D’autres sources au sein du conseil communal de la jeunesse avancent des chiffres différents. Elles font état des centaines de tonnes de vivres volatilisées et indexent la responsabilité des conseillers du maire siégeant dans la commission de distribution mise en place pour la circonstance. Les mêmes sources indiquent que sur les 587 tonnes de riz livrées à la commune, 147 tonnes ont  manqué à l’appel.  S’agissant des 783 tonnes de céréales transformées, 416 tonnes se sont volatilisées dans la commune, selon nos interlocuteurs.

Ces informations ont été  confirmées par le chef quartier de Sabalibougou, Dramane Keïta et ses cinq conseillers que nous avons rencontré au complet. Selon les témoignages de Dramane Keïta, son quartier a reçu 140 tonnes de riz et de céréales transformées que la commission mise en place dans son quartier a distribuée sans enregistrer le moindre incident. Il explique le succès de l’opération de distribution dans son quartier suite à l’exclusion de la commission de la mairie dans le partage des vivres. Mais, la chefferie reproche à cette commission de n’avoir pas livré la totalité des vivres qui étaient destinés aux populations de Sabalibougou. « Nous avons perdu 12 tonnes de vivres et nous ignorons quelle direction elles ont pris. Elles étaient constituées de spaghetti », a révélé Salif Fané, l’un des conseillers du chef de quartier.  Lequel affirme aussi avoir comme voisin un conseiller à la mairie, qui a reçu à lui seul 50 sacs de vivres composés de riz et de céréales transformées.

Outre ce témoignage, le chef de quartier et ses conseillers ont accusé à l’unanimité le 3ème adjoint du maire, Adama Konaté, président de la commission de distribution,  d’avoir vendu 100 sacs de vivres chargés à bord de 10 tricycles pour satisfaire les doléances des militants qui lui sont proches.

Interrogé par nos soins, le conseiller Adama Konaté a nié en bloc les faits dont on l’accuse. « Je ne me reproche rien dans cette affaire. J’ai agi en toute transparence pour l’intérêt de ma commune », se défend-t-il.
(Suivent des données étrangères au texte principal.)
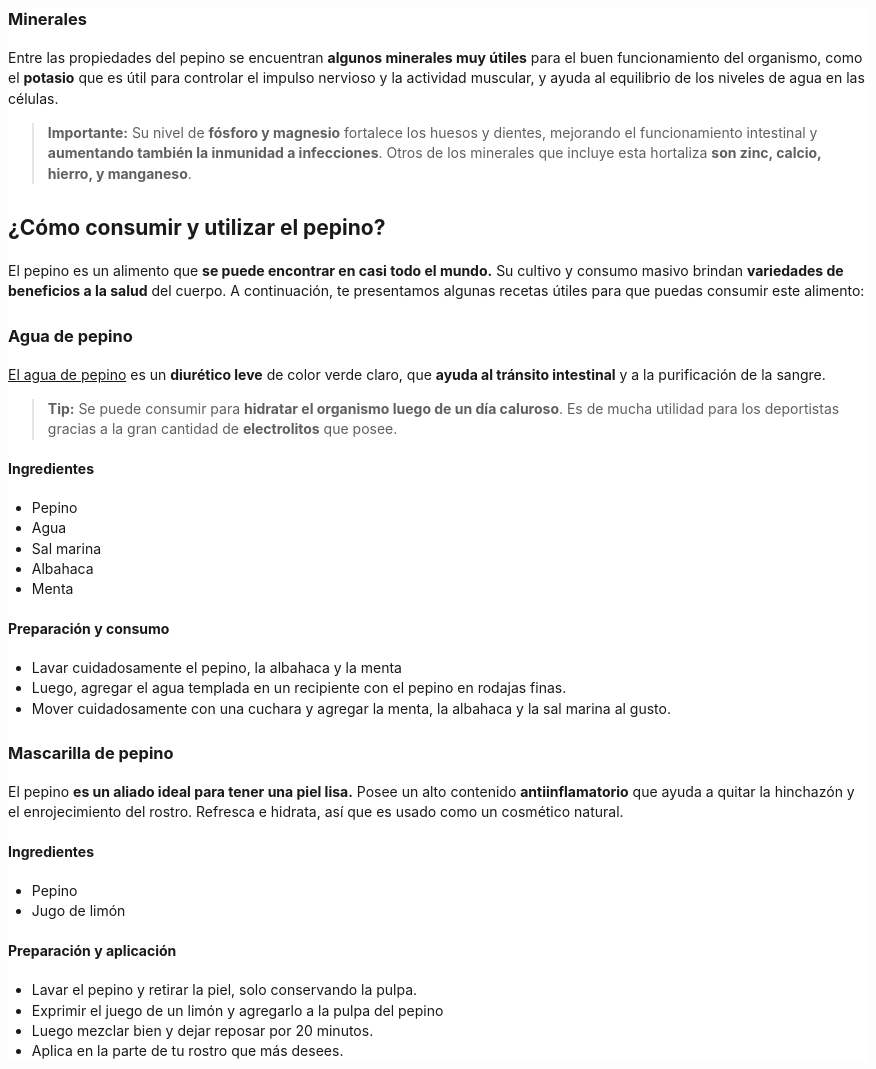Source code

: ### Minerales

Entre las propiedades del pepino se encuentran **algunos minerales muy útiles** para el buen funcionamiento del organismo, como el **potasio** que es útil para controlar el impulso nervioso y la actividad muscular, y ayuda al equilibrio de los niveles de agua en las células.

> **Importante:** Su nivel de **fósforo y magnesio** fortalece los huesos y dientes, mejorando el funcionamiento intestinal y **aumentando también la inmunidad a infecciones**. Otros de los minerales que incluye esta hortaliza **son zinc, calcio, hierro, y manganeso**.

## ¿Cómo consumir y utilizar el pepino?

El pepino es un alimento que **se puede encontrar en casi todo el mundo.** Su cultivo y consumo masivo brindan **variedades de beneficios a la salud** del cuerpo. A continuación, te presentamos algunas recetas útiles para que puedas consumir este alimento:

### Agua de pepino

[El agua de pepino](https://tuinfosalud.com/articulos/agua-de-pepino-con-limon) es un **diurético leve** de color verde claro, que **ayuda al tránsito intestinal** y a la purificación de la sangre.

> **Tip:** Se puede consumir para **hidratar el organismo luego de un día caluroso**. Es de mucha utilidad para los deportistas gracias a la gran cantidad de **electrolitos** que posee.

#### Ingredientes

* Pepino
* Agua
* Sal marina
* Albahaca
* Menta

#### Preparación y consumo

* Lavar cuidadosamente el pepino, la albahaca y la menta
* Luego, agregar el agua templada en un recipiente con el pepino en rodajas finas.
* Mover cuidadosamente con una cuchara y agregar la menta, la albahaca y la sal marina al gusto.

### Mascarilla de pepino

El pepino **es un aliado ideal para tener una piel lisa.** Posee un alto contenido **antiinflamatorio** que ayuda a quitar la hinchazón y el enrojecimiento del rostro. Refresca e hidrata, así que es usado como un cosmético natural.

#### Ingredientes

* Pepino
* Jugo de limón

#### Preparación y aplicación

* Lavar el pepino y retirar la piel, solo conservando la pulpa.
* Exprimir el juego de un limón y agregarlo a la pulpa del pepino
* Luego mezclar bien y dejar reposar por 20 minutos.
* Aplica en la parte de tu rostro que más desees.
Face à notre insistance, il a fini par se rétracter en reconnaissant avoir monnayé les 10 sacs distribués à chaque conseiller du maire pour payer un bœuf pour un groupe de vieux installés à Sabalibougou. «  J’ai monnayé ma part de 10 sacs pour acheter un bœuf à ce groupe de vieux », a-t-il reconnu.

Contrairement à ce qu’il avance comme justification, le président du comité de veille de cette distribution affirme que les conseillers ont trouvé leur part de dix sacs insuffisants. Et ils n’auraient pas hésité à augmenter leur part. De quoi amener toujours la chefferie de Sabalibougou a accusé les conseillers de la mairie d’avoir orchestré la vandalisation des magasins de stockage de vivres au quartier Mali pour camoufler leur forfaiture. «Les vivres sortaient nuit et jour dans les magasins sans qu’on dise à qui ils étaient destinés. Les populations ont été témoins des déplacements des véhicules dans la cour de l’école du quartier Mali où les vivres étaient stockés », proteste un témoin.
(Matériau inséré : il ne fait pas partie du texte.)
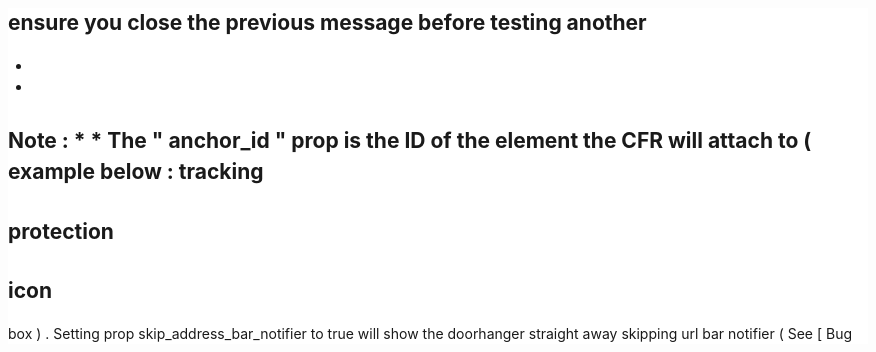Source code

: ensure
you
close
the
previous
message
before
testing
another
-
*
*
Note
:
*
*
The
"
anchor_id
"
prop
is
the
ID
of
the
element
the
CFR
will
attach
to
(
example
below
:
tracking
-
protection
-
icon
-
box
)
.
Setting
prop
skip_address_bar_notifier
to
true
will
show
the
doorhanger
straight
away
skipping
url
bar
notifier
(
See
[
Bug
« 563 tonnes volatilisées »

Selon les explications de la commission de distribution corroborées par la commission de veille, 110 tonnes sur les 147 tonnes  de vivres qui étaient stockées dans ce site ont été emportées par les pilleurs.

Pour de nombreux interlocuteurs que nous avons interrogé au cours de cette enquête, le pillage desdits magasins est un camouflet pour les conseillers du maire de la commune V impliqués dans le détournement des vivres  pour justifier leur forfaiture. Ils indiquent que sur les 1 370 tonnes de riz et de céréales transformées affectées à la commune, 563 tonnes  ont été volatilisées   entre les mains de  ceux qui étaient chargés de la distribution des vivres. Pour ce faire, nous avons tenté de mettre la main sur le rapport final de distribution des vivres pour comparer les chiffres. Nos efforts sont restés vains tant  le président de la commission de veille, le 3ème adjoint du maire et le secrétaire général de la Mairie nous ont dissuadé de renoncer à cette enquête estimant que c’est un dossier déjà clos.